O jurista Mario de Carvalho Camargo Neto também nos respondeu pela possibilidade do protesto de títulos ou documentos de dívidas que tenham como devedores entes federativos, apresentandonos, inclusive, o Processo n. 2019/00097686, da Corregedoria Geral da Justiça de São Paulo, datado de 1º de julho de 2019, referente a um pedido de providência emitido pelo Conselho Nacional de Justiça, a requerimento da União (Pedido de Providências n. 0003620-83.2019.2.00.0000), cuja análise conclui-se por não ser viável a edição de norma administrativa vedando o protesto de contratos de publicidade estatal.

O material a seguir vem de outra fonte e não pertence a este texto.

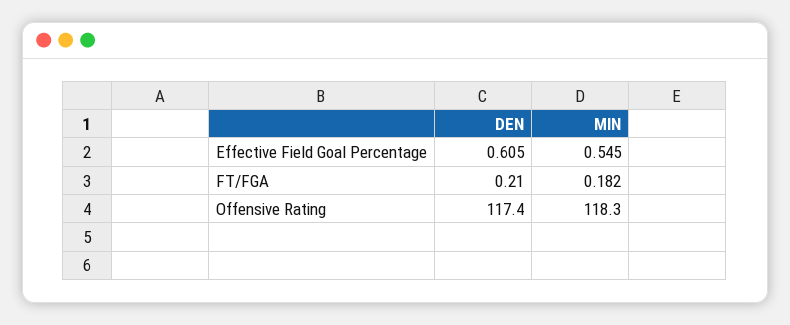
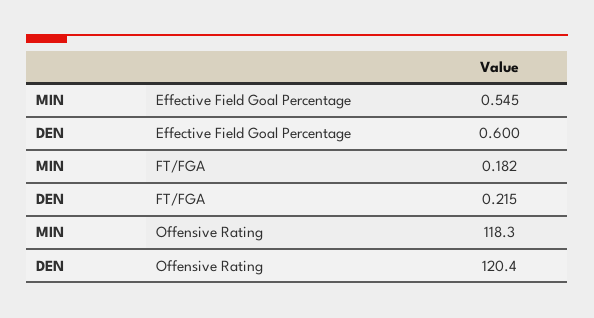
DEN, Effective Field Goal Percentage: 0.605 -> 0.6
DEN, FT/FGA: 0.21 -> 0.215
DEN, Offensive Rating: 117.4 -> 120.4

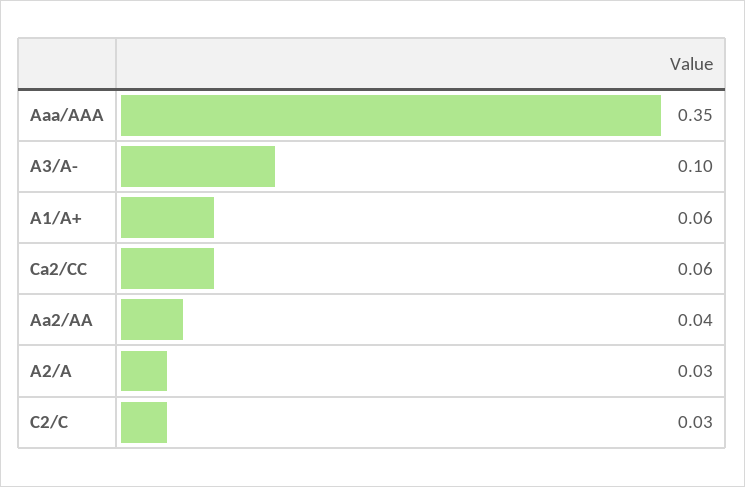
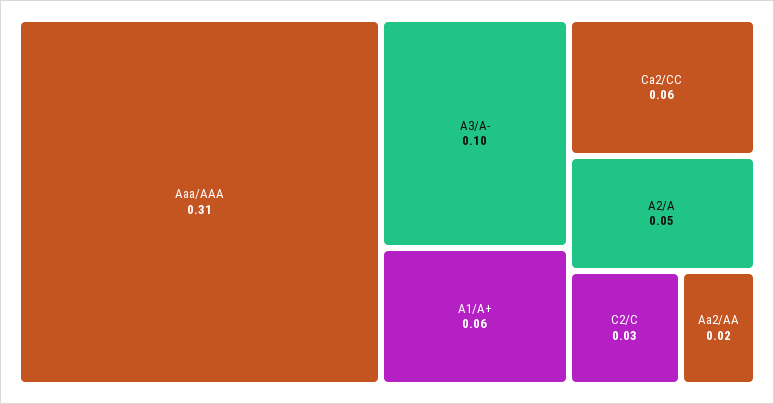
Aaa/AAA: 0.35 -> 0.31
Aa2/AA: 0.04 -> 0.02
A2/A: 0.03 -> 0.05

O jurista Anderson Nogueira Guedes, também se posicionou a favor da possibilidade do protesto, e nos apresentou os seguintes argumentos: “Filio-me à corrente que entende ser possível o protesto em tais situações, por uma série de razões: 1) pelos diversos efeitos advindos do protesto do título, tais como: comprovação do inadimplemento e interrupção da prescrição; 2) a lei não precisa prever, de maneira expressa, o rol taxativo dos títulos protestáveis; basta que o documento de dívida seja revestido de liquidez, certeza e exigibilidade; 3) desconheço a existência de lei impedindo o protesto nesses casos (e, mesmo se houvesse, poderia, a meu ver, haver a provocação do Judiciário a depender da motivação do legislador); 4) além disso, entendo que a impossibilidade de protesto, em tais casos, afrontaria direito líquido e certo do credor, retirando-lhe importante mecanismo de recuperação do crédito (o qual defendo ser o mais importante em nosso país); 5) termino com uma reflexão: se entendermos pela impossibilidade não estaremos colocando tais entes em um patamar de superioridade, atribuindo-lhes certos e questionáveis privilégios, e, assim, de certa forma, incentivando o inadimplemento?”

Por fim, os juristas Arthur Del Guércio Neto, José Carlos Alves, Reinaldo Velloso dos Santos, nos responderam que entendem perfeitamente possível o protesto de títulos ou outros documentos de dívidas em que figure como devedores entes federativos, pelos vários motivos aqui já citados, tendo todos mencionado de igual forma, a decisão administrativa Proc. 78.715/1986 – Parecer 552/1986, do Estado de São Paulo, de autoria do então Juiz José Renato Nalini, proferida em 9 de outubro de 1986, que tratou exaustivamente desse tema, e que resultou no parecer pela possibilidade do protesto em tais casos.